It would truly be absurd to claim that C++ is a modern language. A subset of C++ however, is modern. This does not include the toolchain and standard build practices.
“Modern C++” is a term that’s over a decade old; it was first used to describe improvements brought in C++11.
That said from an outsider perspective it seems that there’s no clear universal definition. Which is totally fine! It’s just more of a vibes-based term than a strict one.
Aiming at C++11 is not a reasonable definition of "modern", as it was C++'s second ISO standard that was published a decade ago and which has since seen between two and three major updates (depending on the opinions on c++14)
The term "Modern C++" refers to the fact that most of the C++ industry still depends on or develops C++98/03 code. Is "Modern" compared to that, and the term is used to refer to state of the art C++ instead of old C++98.

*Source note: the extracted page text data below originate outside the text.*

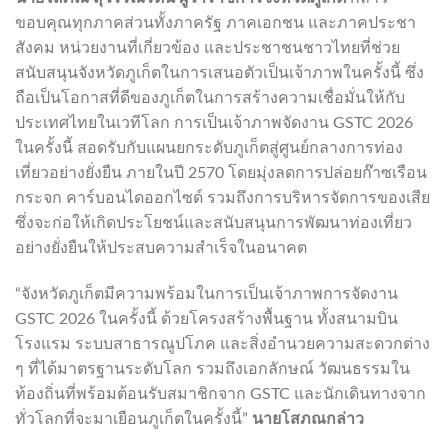
ขอบคุณทุกภาคส่วนทั้งภาครัฐ ภาคเอกชน และภาคประชา
สังคม หน่วยงานที่เกี่ยวข้อง และประชาชนชาวไทยที่ช่วย
สนับสนุนจังหวัดภูเก็ตในการเสนอตัวเป็นเจ้าภาพในครั้งนี้ ซึ่ง
ถือเป็นโอกาสที่ดีของภูเก็ตในการสร้างความเชื่อมั่นให้กับ
ประเทศไทยในเวทีโลก การเป็นเจ้าภาพจัดงาน GSTC 2026
ในครั้งนี้ สอดรับกับแผนยกระดับภูเก็ตสู่ศูนย์กลางการท่อง
เที่ยวอย่างยั่งยืน ภายในปี 2570 โดยมุ่งลดการปล่อยก๊าซเรือน
กระจก คาร์บอนไดออกไซด์ รวมถึงการบริหารจัดการของเสีย
ซึ่งจะก่อให้เกิดประโยชน์และสนับสนุนการพัฒนาท่องเที่ยว
อย่างยั่งยืนให้ประสบความสำเร็จในอนาคต
“จังหวัดภูเก็ตมีความพร้อมในการเป็นเจ้าภาพการจัดงาน
GSTC 2026 ในครั้งนี้ ด้วยโครงสร้างพื้นฐาน ทั้งสนามบิน
โรงแรม ระบบสาธารณูปโภค และสิ่งอำนวยความสะดวกต่าง
ๆ ที่ได้มาตรฐานระดับโลก รวมถึงเอกลักษณ์ วัฒนธรรมใน
ท้องถิ่นที่พร้อมต้อนรับสมาชิกจาก GSTC และนักเดินทางจาก
ทั่วโลกที่จะมาเยือนภูเก็ตในครั้งนี้”
นายโสภณกล่าว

Is there some authoritative source for what is considered modern C++ and what is old? Most projects I've seen use a wide mix of C++ features of varying age. If you use some C++23 futures it would not make it modern if you still use C++98 features you not supposed to use.
I would like to know which features are actually modern?
Close to none of course, but that isn't the point AFAIK.
The point is all of them have now been added, hence the 'modern' connotation, and another part of the point is that C++ now even more is a language rather flawlessly combining all those paradigms.